A nice high end stone that is often over looked is precosia... they don't advertise much but have very high standards


----------



## sjidohair (Apr 9, 2008)

plan b said:


> A nice high end stone that is often over looked is precosia... they don't advertise much but have very high standards


I agree, a beautiful stone, precosia is, sorry i left that one out, it is less expensive than the Swarovski, but very faceted, and full of light.
Sandy Jo
MMM


----------



## 80EastTrendz (Aug 23, 2010)

I have heard ShineArt and Nova as two names mentioned for purchasing quality stones at I assume reasonable prices...but no prices seem to be listed on site. Does anyone know if prices are simply quoted when you call them? Also, as I am just getting started I am thinking they are going to require very large minimums...any info on a good source that may not require hundreds of gross?


----------



## irish (Dec 13, 2008)

You can get price lists from both companies by sending them an email. They will gladly send it to you fairly quickly.


----------



## MotoskinGraphix (Apr 28, 2006)

A good supply list for stones and materials might be in order if it hasnt been done. I know reading through several threads can confuse folks, it has for me.

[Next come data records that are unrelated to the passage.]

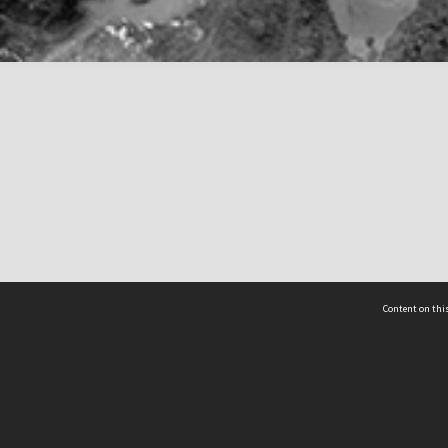
Content on this
act Us
 - Yusof Ishak Institute
Tel: +65 68702439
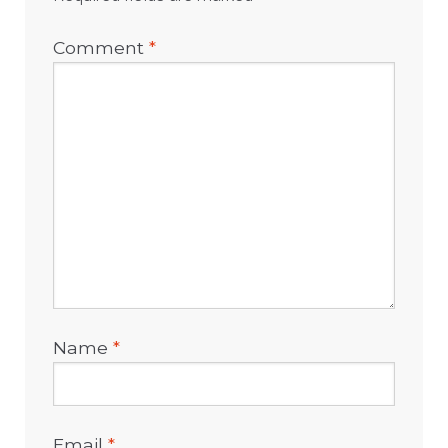
Comment
*
Name
*
Email
*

Better yet for a stones novice such as myself...

1. where do I buy the transfer materials and what to buy.
2. Where are good quality heat fix stones for a reasonable price.
3. A simple design software for design, dont need a cutting app. Needs to be able to save as eps, svg, or an AI format.

This info would save me a trip to the iss show. I have a school lined up for tees but just a bit confused and dont know my way around the rhinestone hurdles.


----------